==== Material supplied
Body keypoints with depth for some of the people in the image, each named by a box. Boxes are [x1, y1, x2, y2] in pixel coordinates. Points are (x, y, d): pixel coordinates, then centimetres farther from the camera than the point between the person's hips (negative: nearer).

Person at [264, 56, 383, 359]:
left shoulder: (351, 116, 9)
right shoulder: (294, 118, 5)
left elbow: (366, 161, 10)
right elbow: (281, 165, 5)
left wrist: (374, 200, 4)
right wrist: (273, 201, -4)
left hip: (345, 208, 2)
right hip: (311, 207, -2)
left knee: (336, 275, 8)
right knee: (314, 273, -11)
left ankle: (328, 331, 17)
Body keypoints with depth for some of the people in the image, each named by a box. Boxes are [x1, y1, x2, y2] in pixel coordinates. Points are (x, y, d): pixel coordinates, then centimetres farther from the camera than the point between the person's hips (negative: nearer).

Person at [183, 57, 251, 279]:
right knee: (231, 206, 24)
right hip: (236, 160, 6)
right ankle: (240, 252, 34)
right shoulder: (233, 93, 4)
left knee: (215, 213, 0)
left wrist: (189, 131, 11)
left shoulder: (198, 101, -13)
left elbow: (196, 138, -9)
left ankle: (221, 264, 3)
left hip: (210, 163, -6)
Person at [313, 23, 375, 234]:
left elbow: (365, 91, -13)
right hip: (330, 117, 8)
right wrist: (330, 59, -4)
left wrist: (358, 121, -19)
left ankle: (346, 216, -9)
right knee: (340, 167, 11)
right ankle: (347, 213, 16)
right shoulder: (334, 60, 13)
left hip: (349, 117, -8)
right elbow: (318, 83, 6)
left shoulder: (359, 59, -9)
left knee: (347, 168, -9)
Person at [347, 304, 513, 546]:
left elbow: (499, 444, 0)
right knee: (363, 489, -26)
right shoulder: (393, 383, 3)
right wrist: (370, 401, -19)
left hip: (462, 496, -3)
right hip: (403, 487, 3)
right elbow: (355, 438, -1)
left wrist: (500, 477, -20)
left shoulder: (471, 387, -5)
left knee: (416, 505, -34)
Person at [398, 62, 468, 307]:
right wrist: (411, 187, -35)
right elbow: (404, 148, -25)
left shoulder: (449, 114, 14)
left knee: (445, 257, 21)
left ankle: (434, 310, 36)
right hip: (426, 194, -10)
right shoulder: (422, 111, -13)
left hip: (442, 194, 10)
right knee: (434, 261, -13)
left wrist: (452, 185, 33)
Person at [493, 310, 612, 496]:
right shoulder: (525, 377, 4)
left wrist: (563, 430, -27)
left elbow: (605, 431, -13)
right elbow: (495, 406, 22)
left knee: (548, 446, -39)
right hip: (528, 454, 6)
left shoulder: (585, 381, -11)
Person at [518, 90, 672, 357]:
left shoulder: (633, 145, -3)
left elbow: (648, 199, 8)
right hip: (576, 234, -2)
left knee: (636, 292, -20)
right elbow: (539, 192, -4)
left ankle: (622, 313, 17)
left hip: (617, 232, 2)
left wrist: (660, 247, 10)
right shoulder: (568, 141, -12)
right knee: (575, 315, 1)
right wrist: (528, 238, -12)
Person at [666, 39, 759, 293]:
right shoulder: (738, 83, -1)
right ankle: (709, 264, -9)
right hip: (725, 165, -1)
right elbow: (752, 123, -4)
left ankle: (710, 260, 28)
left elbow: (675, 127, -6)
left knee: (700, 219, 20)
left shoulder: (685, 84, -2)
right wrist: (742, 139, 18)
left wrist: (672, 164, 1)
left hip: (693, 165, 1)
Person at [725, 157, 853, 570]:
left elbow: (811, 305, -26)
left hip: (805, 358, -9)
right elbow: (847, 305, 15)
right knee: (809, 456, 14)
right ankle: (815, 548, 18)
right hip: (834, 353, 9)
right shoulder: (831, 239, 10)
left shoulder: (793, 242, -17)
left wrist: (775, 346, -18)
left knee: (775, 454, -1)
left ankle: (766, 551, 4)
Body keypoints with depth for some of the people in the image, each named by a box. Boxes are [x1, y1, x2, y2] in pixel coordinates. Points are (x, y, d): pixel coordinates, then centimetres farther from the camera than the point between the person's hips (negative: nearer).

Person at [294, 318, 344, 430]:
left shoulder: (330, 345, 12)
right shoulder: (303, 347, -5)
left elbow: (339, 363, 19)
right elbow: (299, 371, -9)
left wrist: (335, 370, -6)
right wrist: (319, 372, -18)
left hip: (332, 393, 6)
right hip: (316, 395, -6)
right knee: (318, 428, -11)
========
**Work instruction**
Recast every line of the items above as a JSON list of strings, one string per line. Omit blank lines.

**Reply**
[
  "Body keypoints with depth for some of the people in the image, each named by a box. Boxes are [x1, y1, x2, y2] in pixel coordinates. Points are (x, y, d): pixel coordinates, then centimetres farther from the camera than the point between the person's hips (negative: nearer).",
  "Person at [264, 56, 383, 359]:",
  "left shoulder: (351, 116, 9)",
  "right shoulder: (294, 118, 5)",
  "left elbow: (366, 161, 10)",
  "right elbow: (281, 165, 5)",
  "left wrist: (374, 200, 4)",
  "right wrist: (273, 201, -4)",
  "left hip: (345, 208, 2)",
  "right hip: (311, 207, -2)",
  "left knee: (336, 275, 8)",
  "right knee: (314, 273, -11)",
  "left ankle: (328, 331, 17)",
  "Body keypoints with depth for some of the people in the image, each named by a box. Boxes are [x1, y1, x2, y2] in pixel coordinates. Points are (x, y, d): pixel coordinates, then centimetres farther from the camera than the point between the person's hips (negative: nearer).",
  "Person at [183, 57, 251, 279]:",
  "right knee: (231, 206, 24)",
  "right hip: (236, 160, 6)",
  "right ankle: (240, 252, 34)",
  "right shoulder: (233, 93, 4)",
  "left knee: (215, 213, 0)",
  "left wrist: (189, 131, 11)",
  "left shoulder: (198, 101, -13)",
  "left elbow: (196, 138, -9)",
  "left ankle: (221, 264, 3)",
  "left hip: (210, 163, -6)",
  "Person at [313, 23, 375, 234]:",
  "left elbow: (365, 91, -13)",
  "right hip: (330, 117, 8)",
  "right wrist: (330, 59, -4)",
  "left wrist: (358, 121, -19)",
  "left ankle: (346, 216, -9)",
  "right knee: (340, 167, 11)",
  "right ankle: (347, 213, 16)",
  "right shoulder: (334, 60, 13)",
  "left hip: (349, 117, -8)",
  "right elbow: (318, 83, 6)",
  "left shoulder: (359, 59, -9)",
  "left knee: (347, 168, -9)",
  "Person at [347, 304, 513, 546]:",
  "left elbow: (499, 444, 0)",
  "right knee: (363, 489, -26)",
  "right shoulder: (393, 383, 3)",
  "right wrist: (370, 401, -19)",
  "left hip: (462, 496, -3)",
  "right hip: (403, 487, 3)",
  "right elbow: (355, 438, -1)",
  "left wrist: (500, 477, -20)",
  "left shoulder: (471, 387, -5)",
  "left knee: (416, 505, -34)",
  "Person at [398, 62, 468, 307]:",
  "right wrist: (411, 187, -35)",
  "right elbow: (404, 148, -25)",
  "left shoulder: (449, 114, 14)",
  "left knee: (445, 257, 21)",
  "left ankle: (434, 310, 36)",
  "right hip: (426, 194, -10)",
  "right shoulder: (422, 111, -13)",
  "left hip: (442, 194, 10)",
  "right knee: (434, 261, -13)",
  "left wrist: (452, 185, 33)",
  "Person at [493, 310, 612, 496]:",
  "right shoulder: (525, 377, 4)",
  "left wrist: (563, 430, -27)",
  "left elbow: (605, 431, -13)",
  "right elbow: (495, 406, 22)",
  "left knee: (548, 446, -39)",
  "right hip: (528, 454, 6)",
  "left shoulder: (585, 381, -11)",
  "Person at [518, 90, 672, 357]:",
  "left shoulder: (633, 145, -3)",
  "left elbow: (648, 199, 8)",
  "right hip: (576, 234, -2)",
  "left knee: (636, 292, -20)",
  "right elbow: (539, 192, -4)",
  "left ankle: (622, 313, 17)",
  "left hip: (617, 232, 2)",
  "left wrist: (660, 247, 10)",
  "right shoulder: (568, 141, -12)",
  "right knee: (575, 315, 1)",
  "right wrist: (528, 238, -12)",
  "Person at [666, 39, 759, 293]:",
  "right shoulder: (738, 83, -1)",
  "right ankle: (709, 264, -9)",
  "right hip: (725, 165, -1)",
  "right elbow: (752, 123, -4)",
  "left ankle: (710, 260, 28)",
  "left elbow: (675, 127, -6)",
  "left knee: (700, 219, 20)",
  "left shoulder: (685, 84, -2)",
  "right wrist: (742, 139, 18)",
  "left wrist: (672, 164, 1)",
  "left hip: (693, 165, 1)",
  "Person at [725, 157, 853, 570]:",
  "left elbow: (811, 305, -26)",
  "left hip: (805, 358, -9)",
  "right elbow: (847, 305, 15)",
  "right knee: (809, 456, 14)",
  "right ankle: (815, 548, 18)",
  "right hip: (834, 353, 9)",
  "right shoulder: (831, 239, 10)",
  "left shoulder: (793, 242, -17)",
  "left wrist: (775, 346, -18)",
  "left knee: (775, 454, -1)",
  "left ankle: (766, 551, 4)",
  "Body keypoints with depth for some of the people in the image, each named by a box. Boxes are [x1, y1, x2, y2] in pixel coordinates. Points are (x, y, d): pixel coordinates, then centimetres farther from the camera than the point between the person's hips (negative: nearer).",
  "Person at [294, 318, 344, 430]:",
  "left shoulder: (330, 345, 12)",
  "right shoulder: (303, 347, -5)",
  "left elbow: (339, 363, 19)",
  "right elbow: (299, 371, -9)",
  "left wrist: (335, 370, -6)",
  "right wrist: (319, 372, -18)",
  "left hip: (332, 393, 6)",
  "right hip: (316, 395, -6)",
  "right knee: (318, 428, -11)"
]